— BEGIN SELECTED EXTRACT —

The march “has to be understood as a moment for which these protests must lead to something,” he added. “So it must lead to significant policy change. Structural racism is not addressed with talk or good will alone.”

On Friday Mr. King cast Mr. Trump as “a president who confuses grandiosity with greatness” and opts for chaos over community.

“We need you to vote as if your lives, our livelihoods, our liberties depend on it. Because they do,” he told the crowd. “There’s a knee upon the neck of democracy, and our nation can only live so long without the oxygen of freedom.”

Mr. Sharpton invoked Jacob Blake, who was shot by a police officer in Kenosha, Wis., on Sunday, and the Black shooting victims before him to demand a new national reckoning over hate and bigotry.

“We didn’t come to start trouble,” he said. “We came to stop trouble. You act like it’s no trouble to shoot us in the back. You act like it’s no trouble to put a chokehold on us while we scream ‘I can’t breathe’ 11 times.

“Mr. Trump, look right down the block from the White House,” he added. “We’ve come to Washington by the thousands. We’re going to call their name. We’ll never let America forget what you’ve done.”

Credit...Jason Andrew for The New York Times

While the protest commemorated the 1963 march, its larger purpose was to rally African-Americans and others on behalf of concrete goals. Those aims include increasing voter registration and participation in the 2020 census and enacting a new version of the Voting Rights Act of 1965, said Tylik McMillan, the national director of youth and college at the National Action Network, which Mr. Sharpton founded in 1991.

— END SELECTED EXTRACT —
— BEGIN STORED DATA —

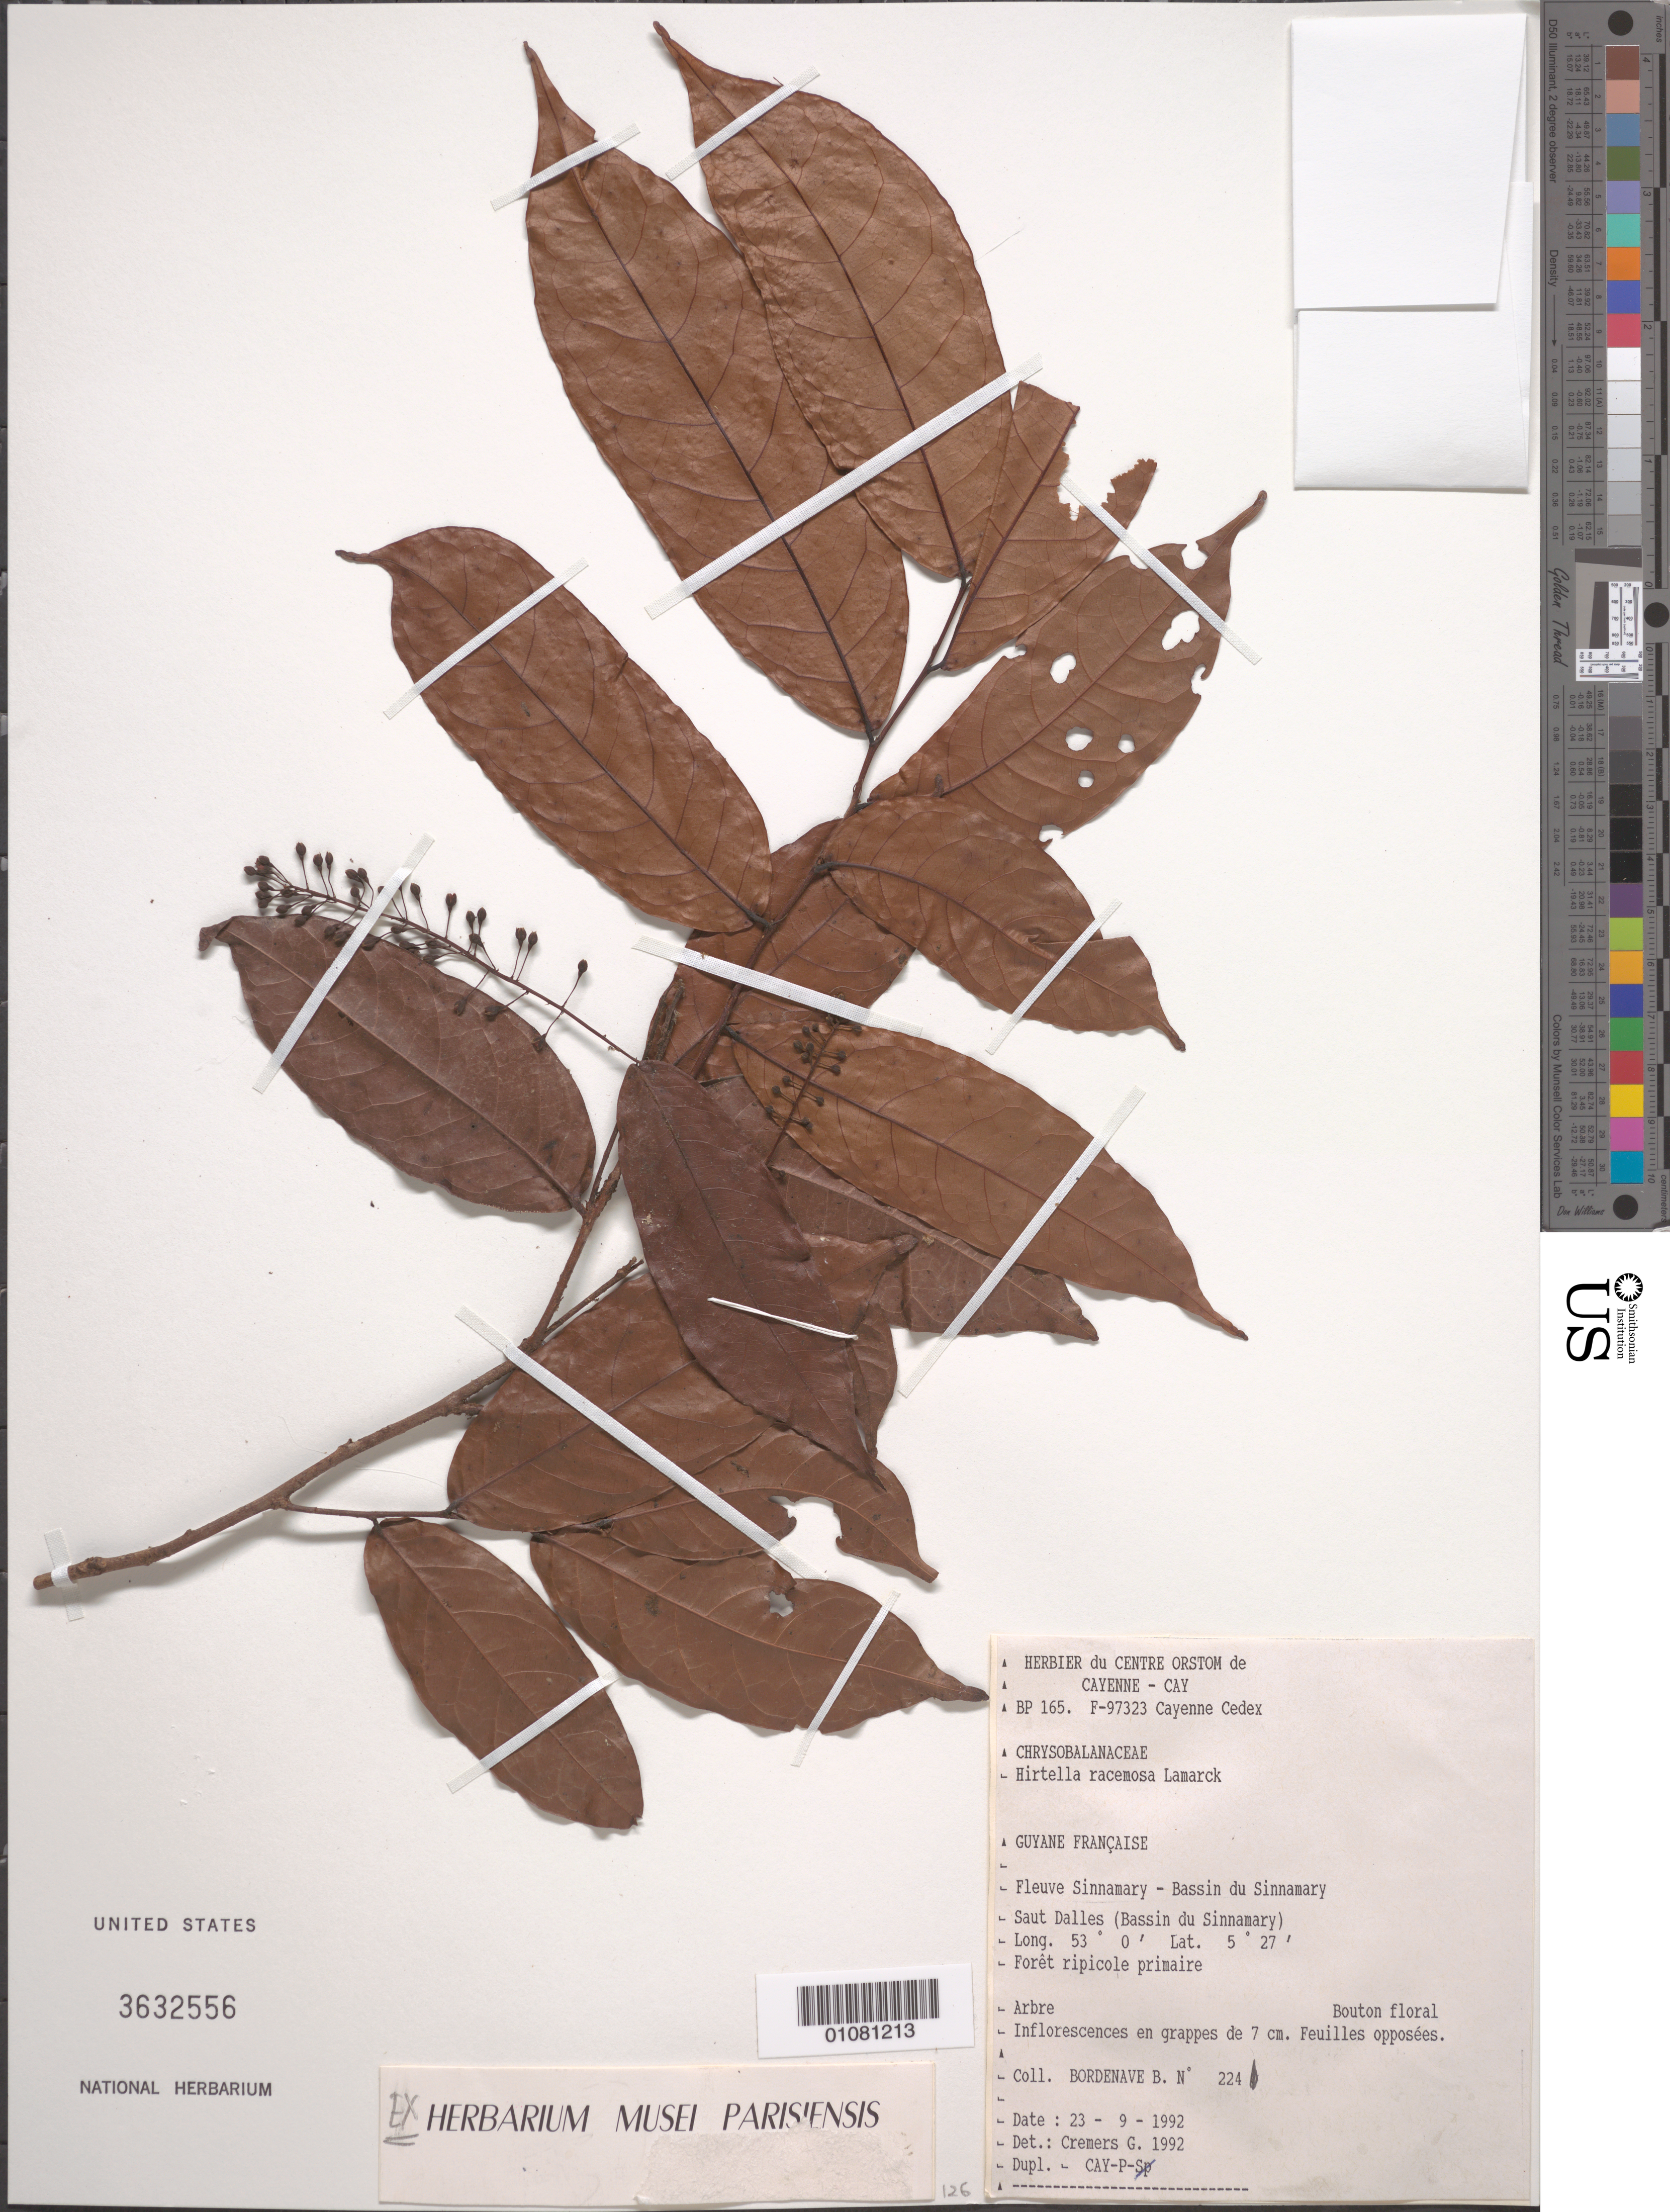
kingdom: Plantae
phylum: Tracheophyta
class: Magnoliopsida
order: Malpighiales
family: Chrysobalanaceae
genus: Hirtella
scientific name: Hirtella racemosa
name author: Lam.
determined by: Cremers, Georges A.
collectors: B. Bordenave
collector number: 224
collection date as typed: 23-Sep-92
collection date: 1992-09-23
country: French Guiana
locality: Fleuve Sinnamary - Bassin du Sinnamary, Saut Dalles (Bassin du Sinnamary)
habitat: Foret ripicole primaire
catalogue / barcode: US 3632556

— END STORED DATA —

### PROBLEM DESCRIPTION
Say yes or no to whether each statement agrees with the excerpt on the march in Washington, and quote the words from the excerpt that decide it. (a) Jacob Blake was shot by a police officer in Kenosha, Wis. (b) Mr. Sharpton founded the National Action Network in 1963. (c) Tylik McMillan is the national director of the National Action Network.

### RESULT OF THE EXERCISE
(a) Yes: "who was shot by a police officer in Kenosha, Wis., on Sunday"
(b) No: "the National Action Network, which Mr. Sharpton founded in 1991"
(c) No: "the national director of youth and college at the National Action Network"